Like if I asked, why did you decided to startup? That excludes employees. So I
asked "take greater control". But I never said "get complete control".

I meant share a story about a time when you were prompted to become more
independent; like why you became an entrepreneur, consultant or employee for
instance. Or if you left home, why? What happened? Why the choice of more
independence? Frustration? Drive to do good? Forced by circumstances?

Maybe I'll ask again but differently next time. I didn't think asking for the
full story was trivial.

------
jacquesm
When my kid was born. That was a pretty good wake up call. I was 28 at the
time and up to that point just taking whatever gig that I could get. Lots of
money one part of the year, dirt poor another, it didn't really matter.

The extra responsibility helped me to focus quite nicely.

------
bayareaguy
I'm alive twenty five but I've still got no control.

------
pasbesoin
I painted myself into a black hole of frustration. The situation was bound to
fall apart, and it did about a year ago. Unfortunately, not at my initiative.

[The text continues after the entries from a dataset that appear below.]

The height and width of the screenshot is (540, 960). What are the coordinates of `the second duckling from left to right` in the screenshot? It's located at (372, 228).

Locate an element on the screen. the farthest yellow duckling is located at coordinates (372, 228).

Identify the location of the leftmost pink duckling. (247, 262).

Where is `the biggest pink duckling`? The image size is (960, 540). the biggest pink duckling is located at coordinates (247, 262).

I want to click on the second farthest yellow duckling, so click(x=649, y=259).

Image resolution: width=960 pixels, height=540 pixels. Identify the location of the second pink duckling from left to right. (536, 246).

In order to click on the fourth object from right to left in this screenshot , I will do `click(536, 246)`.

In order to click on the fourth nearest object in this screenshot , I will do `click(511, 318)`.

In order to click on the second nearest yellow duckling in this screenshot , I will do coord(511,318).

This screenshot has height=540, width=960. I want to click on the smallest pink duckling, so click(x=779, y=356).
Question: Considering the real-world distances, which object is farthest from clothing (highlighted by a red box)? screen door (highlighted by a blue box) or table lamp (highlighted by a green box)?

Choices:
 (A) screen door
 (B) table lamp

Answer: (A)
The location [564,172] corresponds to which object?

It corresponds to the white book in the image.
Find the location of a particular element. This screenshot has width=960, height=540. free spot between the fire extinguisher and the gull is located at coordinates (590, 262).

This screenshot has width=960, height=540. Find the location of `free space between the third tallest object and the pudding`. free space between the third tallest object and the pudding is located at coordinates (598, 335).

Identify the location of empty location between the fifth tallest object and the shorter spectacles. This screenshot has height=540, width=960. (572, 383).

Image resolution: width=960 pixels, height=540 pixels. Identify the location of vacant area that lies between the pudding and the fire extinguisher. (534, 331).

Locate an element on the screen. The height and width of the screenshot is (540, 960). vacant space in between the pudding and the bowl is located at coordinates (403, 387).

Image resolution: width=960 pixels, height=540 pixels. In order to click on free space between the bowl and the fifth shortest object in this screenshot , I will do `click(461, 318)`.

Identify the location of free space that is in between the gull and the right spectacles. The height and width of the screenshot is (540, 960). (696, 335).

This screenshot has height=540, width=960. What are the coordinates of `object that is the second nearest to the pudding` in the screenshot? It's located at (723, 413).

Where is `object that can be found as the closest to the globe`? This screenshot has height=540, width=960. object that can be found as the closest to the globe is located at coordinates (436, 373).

I am hoping that this is the time when I take control. Better late than never.

(In some ways, I've always taken control. In never being satisfied with the --
usually inefficient and boring and mistake-laden -- status quo. However,
trying to introduce changes from the bottom up, or even just follow your own
road, has limited effectiveness in some organizations.

That's just the way they are. You could say it was my fault for not getting
out sooner, but then I was dealing with a lot of stuff on multiple fronts.)